"Когда деды были внуками" - читать интересную книгу автора (Сапронова Надежда Алексеевна)

Обратная дорога

Сначала отцу все казалось превосходным. Обида осталась позади: за околицу Ермолаич вышел уже совсем успокоившимся. Телушка шла за ним грузной, коровьей поступью, проминая в густой, чавкающей грязи глубокие ямки. Каждый рывок поводка или своевольная остановка, стронуть с которой упрямицу было нелегко, говорили о ее силе, а потому были невыразимо приятны хозяину. Природа, как видно, тоже была на стороне отца: пухлые мокрые тучи, уж много дней нависавшие над полем, как грязное ватное одеяло, казалось, собиравшиеся осесть на самые плечи путников, как только они выйдут за околицу, вдруг передумали и торопливо стали подбирать свои лохмотья кверху. В их сплошной пелене появились прорехи, и в них заголубело небо. Ясный солнечный глаз тотчас же стал выглядывать то из одной, то из другой дыры, ободряюще подмигивая отцу; а отец, сняв шапку, подставлял ему голову. Ему не впервой было искать у солнца и земли успокоения от жизненных обид.

Маленькие огоньки радости, засветившиеся еще вчера в бобылевой избе, продолжали мелькать в темной душе отца и сегодня. Великое дело — надежда на лучшее будущее! Она как огонек в лесу: видишь его перед собой — и нет усталости, ушло уныние, веришь — скоро конец трудного пути, близок отдых.

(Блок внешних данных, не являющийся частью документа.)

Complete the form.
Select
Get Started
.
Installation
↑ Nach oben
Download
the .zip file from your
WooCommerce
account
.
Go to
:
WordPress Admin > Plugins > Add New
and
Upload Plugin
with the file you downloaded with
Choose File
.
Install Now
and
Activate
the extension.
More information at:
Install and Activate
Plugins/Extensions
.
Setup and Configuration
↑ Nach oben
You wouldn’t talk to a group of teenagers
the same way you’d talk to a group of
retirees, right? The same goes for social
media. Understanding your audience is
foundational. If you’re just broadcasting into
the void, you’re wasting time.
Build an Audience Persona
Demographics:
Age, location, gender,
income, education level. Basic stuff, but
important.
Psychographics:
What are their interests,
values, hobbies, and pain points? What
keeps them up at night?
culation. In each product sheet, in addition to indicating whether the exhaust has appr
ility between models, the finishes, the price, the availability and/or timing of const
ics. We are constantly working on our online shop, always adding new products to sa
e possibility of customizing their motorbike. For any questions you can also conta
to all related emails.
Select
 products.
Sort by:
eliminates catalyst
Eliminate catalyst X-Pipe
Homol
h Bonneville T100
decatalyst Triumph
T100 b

Так было в начале пути. Потом откуда-то пришла тревога… Отец оглядывался на телушку — все в порядке. Смотрит на тучи — тоже хорошо. Даже отлично! Голубых просветов все больше и больше, до дому, знать, дойдут сухими. А глаза помимо воли все чаще и чаще косят в сторону сына. И с каждым их поворотом тревога растет. Отец пытается бороться с ней: что случилось? Ничего не случилось: сын живой, идет рядом, домой. Безропотно месит босыми ногами непролазную грязь. На хозяйские обиды тоже не жалуется, а их, чай, много было за полгода кабалы, отец по себе знает. Не ноет, не стонет. Но… и не радуется. Не расспрашивает о доме, молчит… Угрюмо идет мальчик рядом с отцом и тяжело и непонятно для себя переживает обиду от хозяина.

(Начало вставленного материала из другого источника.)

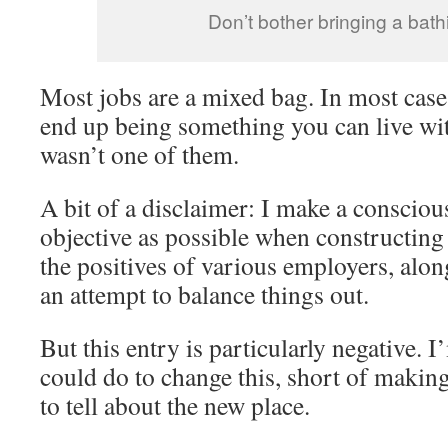
Don’t bother bringing a bathi
Most jobs are a mixed bag. In most cases
end up being something you can live wit
wasn’t one of them.
A bit of a disclaimer: I make a conscious
objective as possible when constructing 
the positives of various employers, alon
an attempt to balance things out.
But this entry is particularly negative. 
could do to change this, short of makin
to tell about the new place.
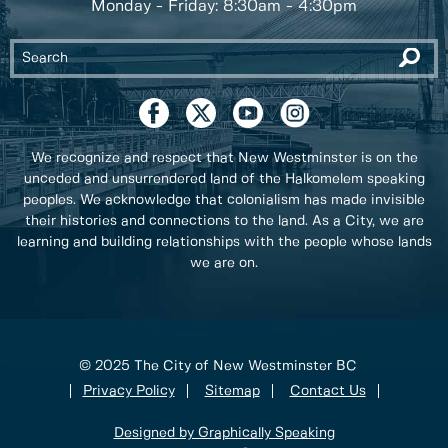
Monday - Friday: 8:30am - 4:30pm
We recognize and respect that New Westminster is on the
unceded and unsurrendered land of the Halkomelem speaking
peoples. We acknowledge that colonialism has made invisible
their histories and connections to the land. As a City, we are
learning and building relationships with the people whose lands
we are on.
© 2025 The City of New Westminster BC
Privacy Policy
Sitemap
Contact Us
Designed by Graphically Speaking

Не дал онучей. Обманул. А как Савка старался, как мечтал о них в холодные осенние дни: вот тепло будет в них в школу ходить, на санках кататься. Эх!

Медленно тянутся километры трудного пути. Сын односложно и нехотя, как-то по-чужому, по-новому отвечает на вопросы отца. Один раз только вспыхнул, когда отец непочтением к хозяину попрекнул, и ответил горячо, с криком: знать, отцовские слова задели за живое, больное…

И опять смолк. Шагает мальчик, безразлично глядя по сторонам. Нет больше маленького Савки, что пел и козликал по весенней дороге. Идет вместо него маленький, изведавший горечь жизни старичок и думает какую-то тяжелую думу. Потому и молчит, что думает.

И, как только понял это отец, так сыновья дума мгновенно завладела и его головой. Понятна она была отцу без слов. И была она так велика и так черна, что вытеснила из головы все его прежние думы; затмила, загасила всех светлых зайчиков. Замолк и отец.

Так и шли полпути до дому молчком. Только телушка время от времени мычала: тосковала по теплому хлеву.

Переступили порог родной хаты. Бабка молча взглянула на одичалого грязного внука, на его ноги и голову и молчком же полезла в печку за кипятком. И, когда на голову Савки, наскоро остриженную, полилась горячая вода, отмывая струпья расчесов и обдавая кишевших вшей, — тут Савка понял: какая умная у него бабка! Она все знала наперед! Знала, каков придет Савка!

— Погорячей, бабушка! — приговаривал Савка, блаженствуя.

И ему казалось, что вши действительно от кипятка лопались, и, вспоминая все зло, от них перенесенное, он торжествовал победу.

Долго мыла Савку бабушка, горячо мыла. Парила!

Долго наслаждался Савка. Потом одела его бабка в отцовское — своего-то было только что на плечах, накормила кое-чем и отправила на печь. «Такое бы счастье — да на всю жизнь», — только успел подумать Савка и заснул.

Первая страница его трудовой книжки закрылась.